クジラの秘密【上】
夏祭りの夜、すずとクジラの事を考えながら眠りについた。
明け方に目を覚ますと、そこは確かに自室だったけれど、何かが違っていた。
水中のような感覚なのだ。でも、息はできる。不思議と怖くはなかった。
むしろ、どこか安心するような感覚を覚えた。手を動かしてみると、プールの中の感触に似ていた。
その時、空間が大きく歪んだ。正しく言えば、水が揺れたために歪んで見えた。
目をこらすと、目の前からクジラが突進してきた。
ぶつかる!と思った瞬間にクジラは体をひねって、みるみるうちに消えていった。僕が戸惑っていると、クジラが消えた場所に現れたのは亡くなった兄だった……。僕の心は戸惑いと喜びが入り交じっていた。
「お兄ちゃん……。なんで……。」
「久しぶりだな、かける。大きくなったなあ。」
感心したように、僕を見ている。兄が、僕の目の前にいる。3年前の姿のままで。もう会えないと思っていたのに。

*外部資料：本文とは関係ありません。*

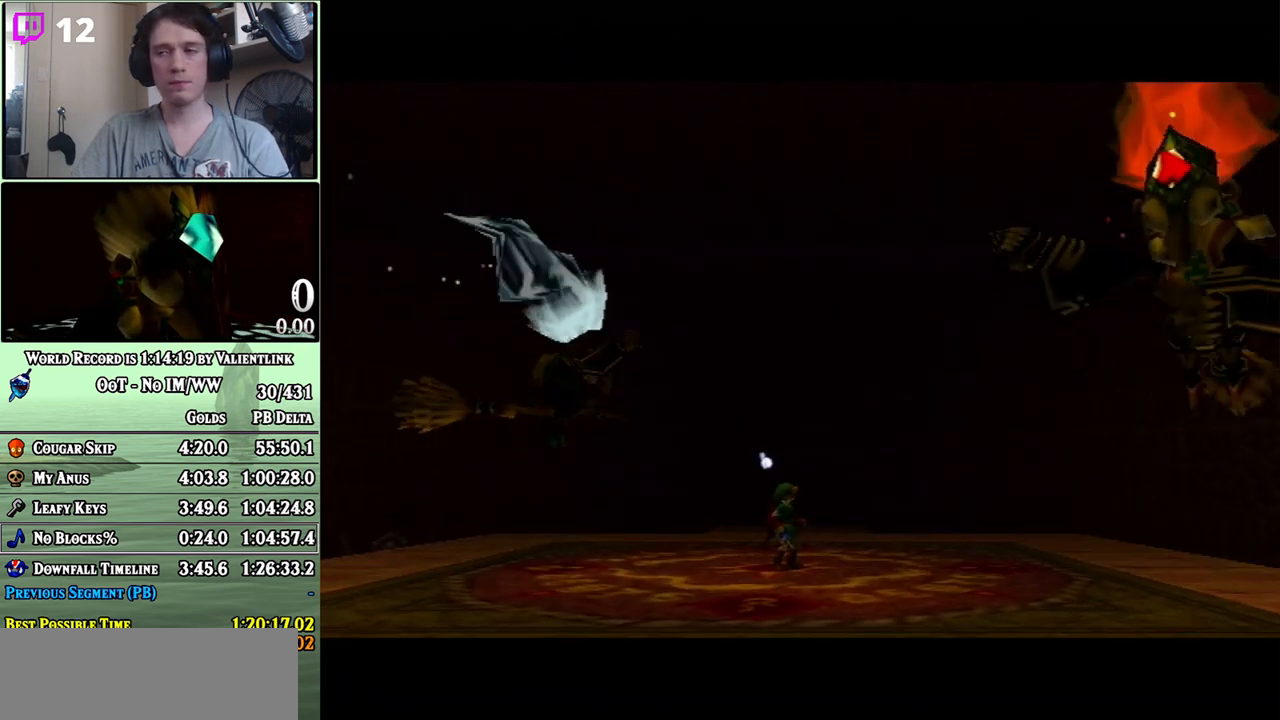
{"buttons": ["A"], "left_stick": "center", "right_stick": "center", "events": [[17, "A", "up"], [83, "A", "down"], [150, "A", "up"], [233, "A", "down"], [267, "A", "up"], [367, "A", "down"], [400, "A", "up"], [483, "A", "down"]]}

涙で兄の輪郭がぼやけた。泣かないようにしていたのになあ。
「うおっ。なあに泣いてんだよー。しょうがないなあ、かけるは。」
優しい兄の笑顔だ。懐かしい。涙がとめどなく溢れる。
「お兄ちゃん。お兄ちゃん。会いたかったよ。ずっと会いたかったよ。」
「うん。俺もかけるに、ずっと会いたかったよ。待たせてごめんな。かけるが、俺が……死んだこと、乗り越えてくれてたらさ。俺が会いに行ったら逆に迷惑なんじゃないかとか思って、かけるのこと、ずっと見てたんだよ。」
「そう……だったんだ。でも、どこから?どこから見てたの?」
「この3年間ずっとかけるのそばに居たんだ。俺がかけるの前に現れる必要があるかどうかずっと見てた。でもお前さ、ずっと自分のこと責めてんじゃん?だから俺が現れてやろうじゃないかってさ。」
最後の方は冗談めかして言った。
「だって、お兄ちゃんが死んだのは僕が落とした懐中時計を拾いに行ってくれたからじゃないか。僕のせいだよ。僕が時計なんて持って行かなければ……お兄ちゃんは死ななかったのに。」
あらためて言うと、1度引っ込んだ涙がまた出そうになった。
「かけるのせいじゃないって。俺が取りに行きたいと思ったから、飛び込んだんだし。ライフジャケット着てなかった俺も悪いし。それに、すずにも出会えてよかった。」
どうして、兄がすずのことを知っているのだろう?僕が不思議そうにすると、兄は驚いた顔をした。
「かけるも会っただろう?すずっていう白いワンピースの女の子。あの子は懐中時計の最初の持ち主らしい。70年前の夏に俺と同じ小学5年生で亡くなったそうだ。」
「え、そうなの?全然知らなかった。」
やっぱり、すずは亡くなっていたのか。